勉強第一! カンボジアでは大学生になるまで恋愛は親にヒミツ

カンボジア・シェムリアップのプサ・ルー(ルー市場)にあるアクセサリー売り場。オシャレなネックレスなどが並ぶ

日本で増えている、学生カップルのペアルック。カンボジアでは、家族や周りの人に恋人の存在がバレるペアルックはご法度だ。親は、子どもに将来良い職業に就いてほしいため、大学に入るまでは勉強に専念してほしいと強く願う。その一方で、親に隠れてこっそり恋愛をする女子高生もいるようだ。

■テストの点が下がっちゃう

「日本は自由だと思う。(アンコールワットの拠点となる街)シェムリアップでは恋人がいたら、親が許さないから秘密にする」。シェムリアップの女子高生はこう語る。大学に進学する前に恋愛するかどうかは人それぞれだが、恋人がいることを親に内緒にするのは当たり前のようだ。

カンボジアの親のほとんどは、娘に対して、しっかり勉強をして将来成功できるようにと大きな期待をかける。国連教育科学文化機関(UNESCO)の統計によると、カンボジアの大学進学率は13.14%と日本のおよそ4分の1。それだけに大卒の価値は高い。

だが大学に行くにはたくさん勉強する必要がある。進学を目指す高校生の多くは、授業の内容を理解するために、基本的に同じ学校の先生が教える追加講義(エキストラクラス)に参加する。シェムリアップの公立高校の大半は、校舎数・教師数の不足から、二部制(午前7時~正午のクラスと正午~午後5時のクラスに分かれる)をとるため、1クラスに60人の生徒がいることもざら。生徒ひとりひとりにあわせたサポートは難しいのが実情だ。

ただエキストラクラスは無料ではない。1教科あたり1カ月6ドル(約670円)払う必要がある(成績優秀者などは無料になるケースも)。エキストラクラスを受ける女子高生らは「6ドルは高い。6教科(クメール語、数学、化学、物理、生物、英語)受けたら36ドル(約4000円)にもなる」と話す。カンボジアの1カ月あたりの最低賃金が170ドル(約1万8900円、繊維産業の場合)ということを考えると、親が捻出する教育費の割合は異様に高い。そのうえ、試験前対策の特別講義にもお金を支払う必要があるという。
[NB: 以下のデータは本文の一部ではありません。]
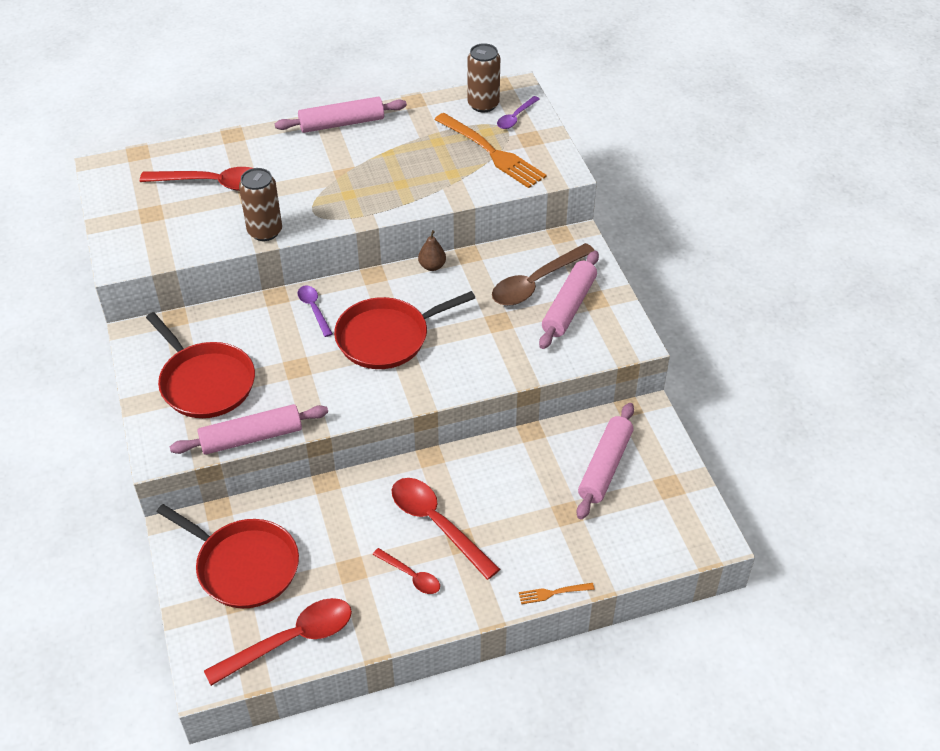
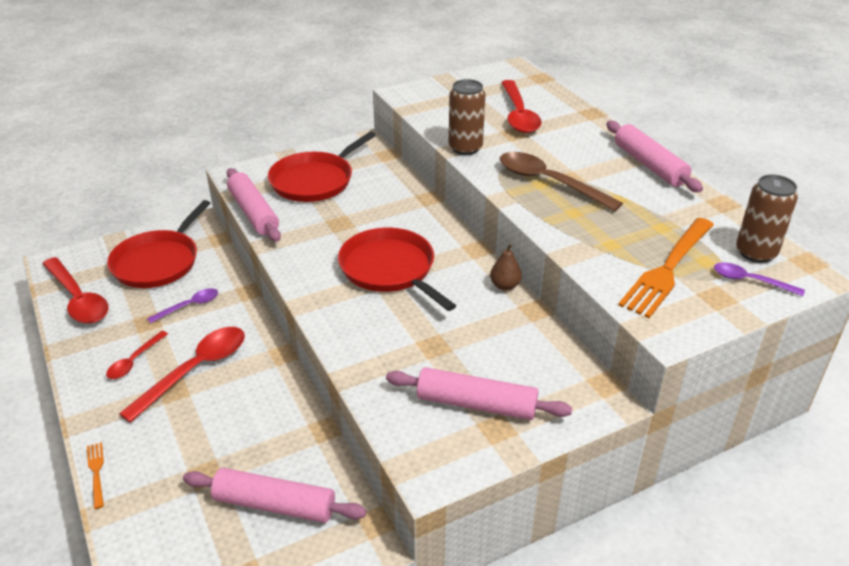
camera: 80 degrees right, 10 degrees down
purple spoon [298,285,333,337] -> purple spoon moved to [147,288,218,323]
brown spoon [492,243,595,306] -> brown spoon moved to [500,152,623,211]

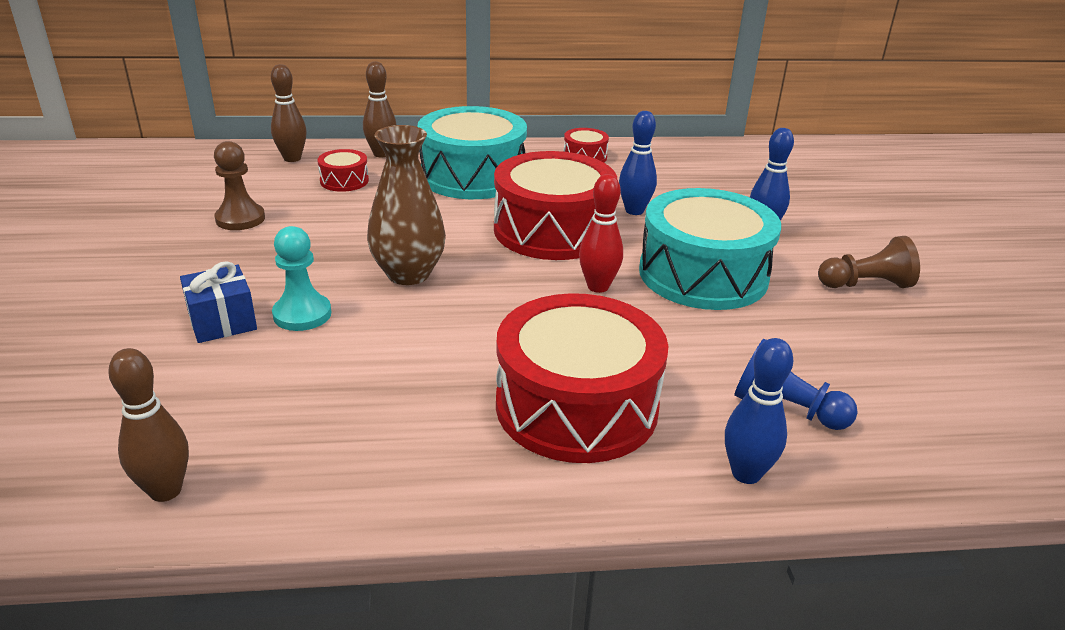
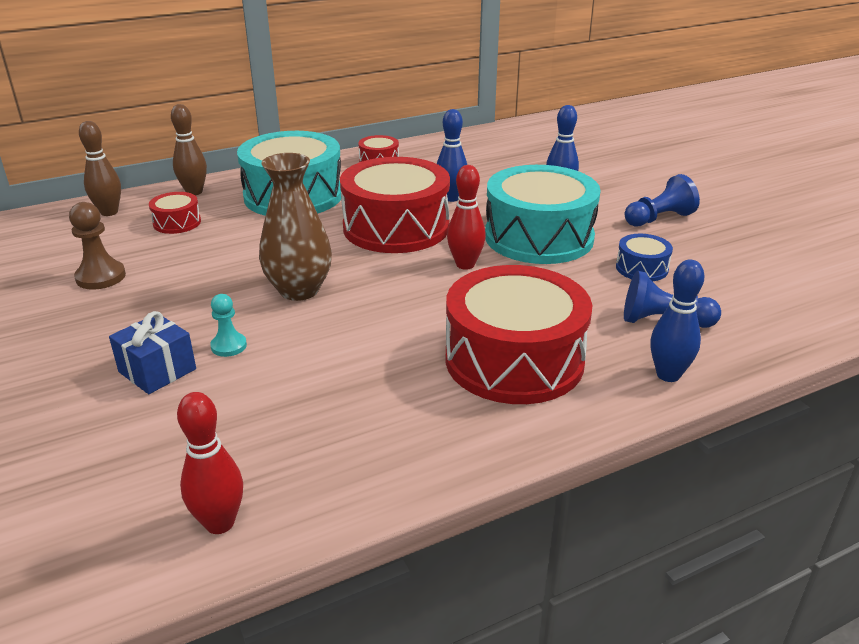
camera: 20 degrees left, 0 degrees up
brown bowling pin [108,348,189,502] -> red bowling pin [177,392,243,534]
turquoise pawn [272,226,331,331] -> turquoise pawn [210,294,247,357], size x0.65
brown pawn [818,236,920,288] -> blue pawn [625,174,700,227]
none -> blue drum [616,234,673,281]

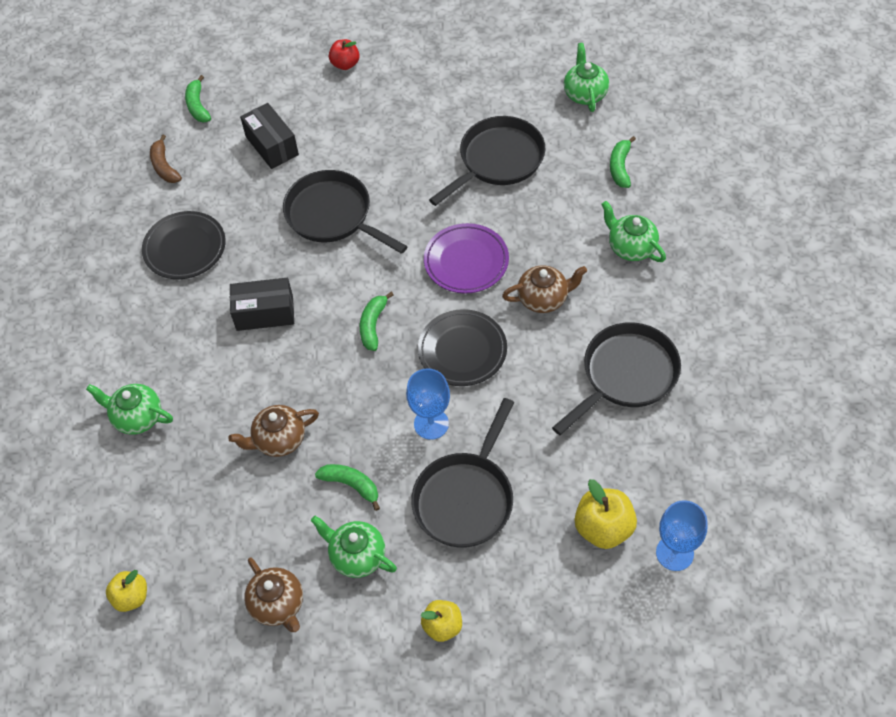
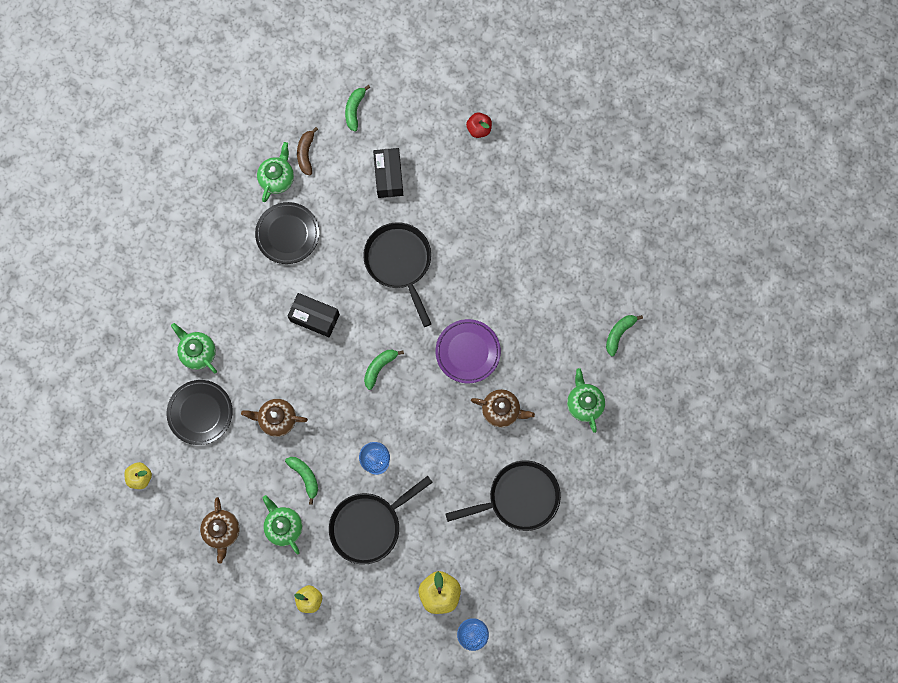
camera: 25 degrees right, 20 degrees up
black plate [418,309,507,386] -> black plate moved to [167,380,233,445]
black pan [429,116,545,206] -> none
green teapot [564,43,609,112] -> green teapot moved to [257,142,294,202]

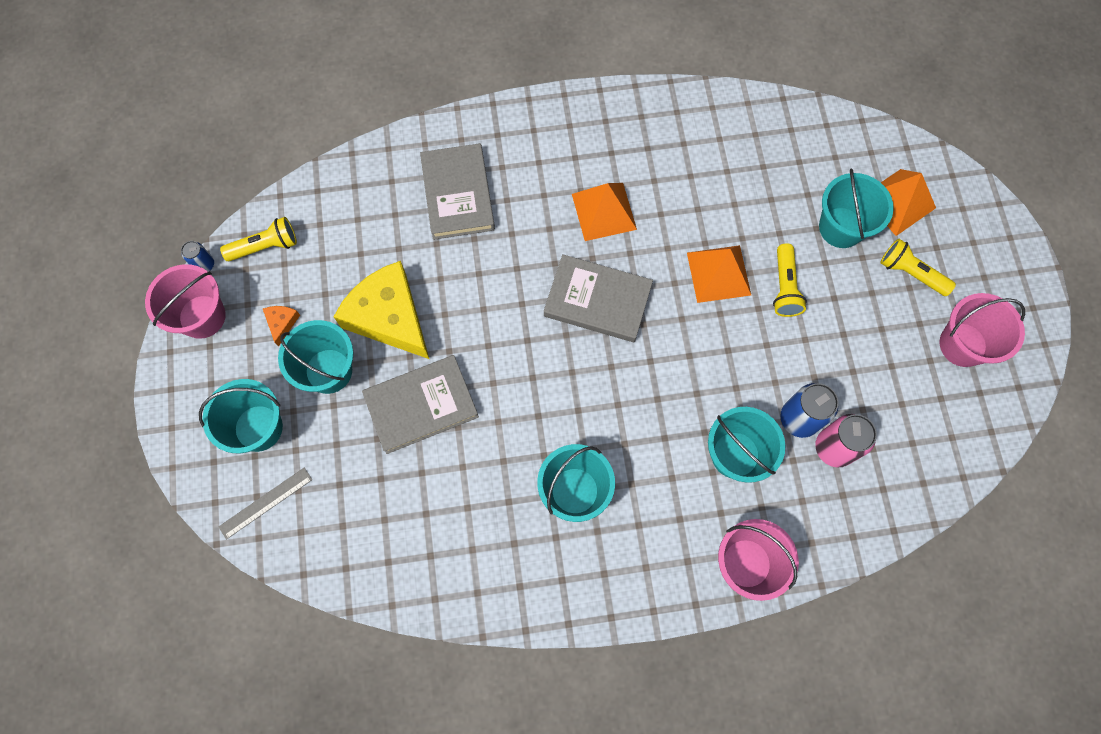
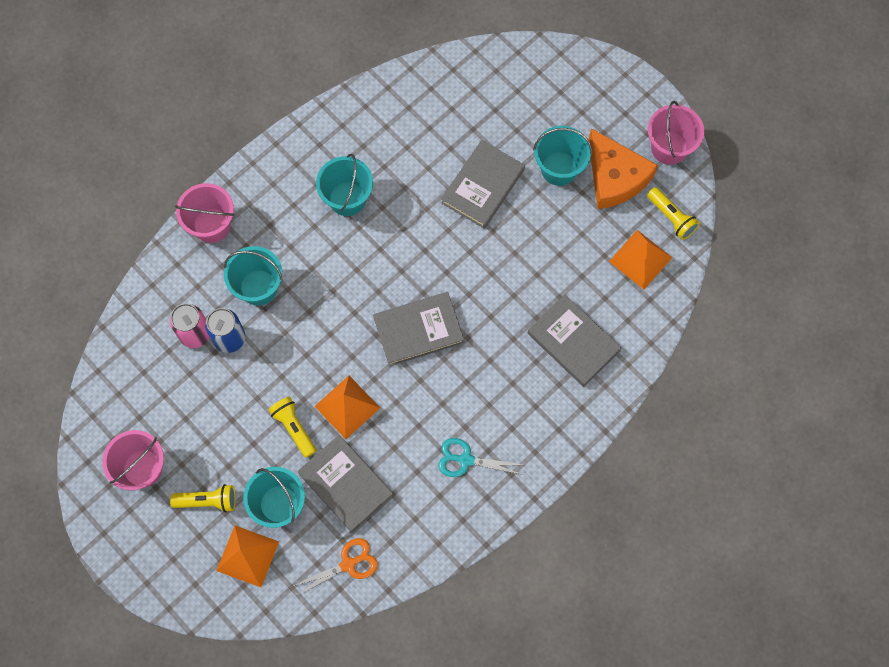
camera: 145 degrees right, 0 degrees up
blue can [181,241,214,272] -> none
turquoise bucket [199,379,283,453] -> none
grey ruler [218,467,313,540] -> none
yellow flashlight [220,217,297,261] -> yellow flashlight turned 75 degrees counterclockwise [647,187,700,240]
orange cheese [263,306,300,347] -> orange cheese [588,128,658,209], size x2.50
yellow cheese [333,261,429,359] -> none
orange pyramid [572,183,637,241] -> orange pyramid moved to [609,230,672,289]
none -> orange scissors [291,538,378,595]
none -> grey book [298,435,393,533]
none -> turquoise scissors [438,438,523,477]

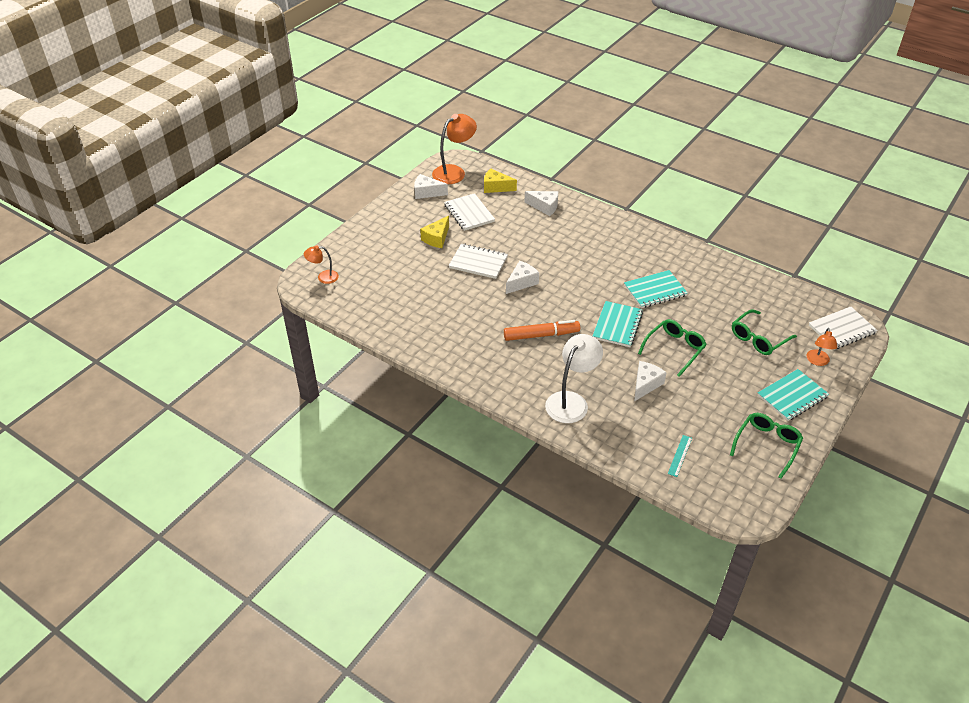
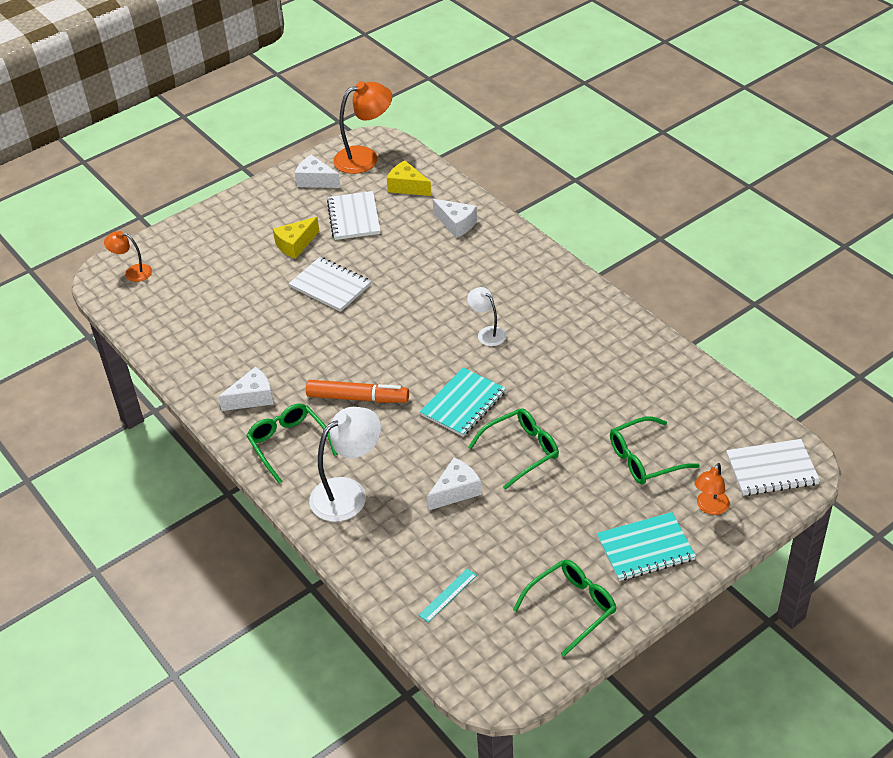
camera: 20 degrees right, 0 degrees up
white cheese [506,261,539,294] -> white cheese moved to [218,367,274,411]
turquoise notebook [624,270,688,308] -> none
none -> green glasses [247,403,338,484]
none -> white lamp [467,287,506,346]

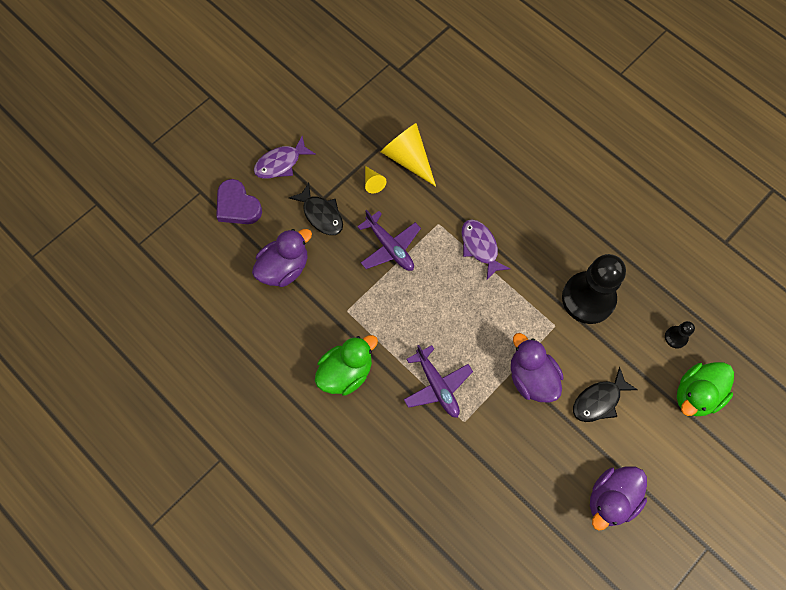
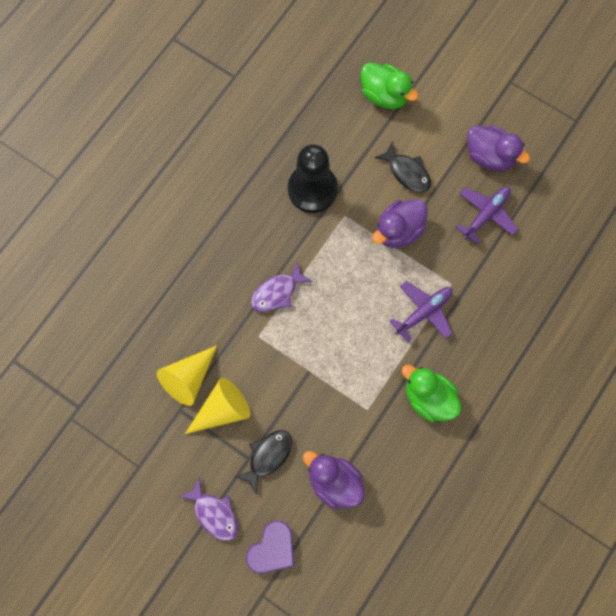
camera: 100 degrees left, 5 degrees up
purple plane [357,210,421,271] -> purple plane moved to [456,187,518,245]
yellow cone [365,166,387,193] -> yellow cone [185,378,251,434], size x2.03
black pawn [665,321,695,349] -> none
親の期待に応えようと「勉強第一」と口をそろえるシェムリアップの高校生たち。「恋愛するのは個人の自由だと思う。でも勉強の妨げになる。テストの点数がどんどん下がっちゃう。大学受験のための勉強があるから、恋愛している場合じゃない」と話す。

■親公認の恋愛に!

親にバレなければ恋人がいてもいいでしょ、と考える女子高生もいる。この場合、恋愛はこっそりするのが常だ。男女2人で街を歩くと、「(高校生なのに)カップルなのね」とあまり良くない印象を周りからもたれてしまう。男女3人ずつで遊びに行っても3組のカップルだと思われる。このため「男2人、女子4人と男女比をずらす」対策をとる高校生もいる。ちなみに定番のデートスポットは、シェムリアップ市郊外にある人造湖バライ、世界遺産のアンコールワットなどだ。

だが大学に入ると事情は一変する。シェムリアップの大学生の多くは、学費を自分で払うために、アルバイトではなく、フルタイムの仕事に就く。子どもは自立したと親は考え、恋愛することを許す。学業と恋愛を両立することができるようになるのだ。

カンボジアでは、「ペアルック=結婚指輪」と考えるのが当たり前。日本のように学生同士が同じアクセサリーを身につけたりはしない。恋人がいることを、アクセサリーをつけて表現するのはプロポーズや結婚式が終わってから、というのがカンボジアの恋愛流儀といえそうだ。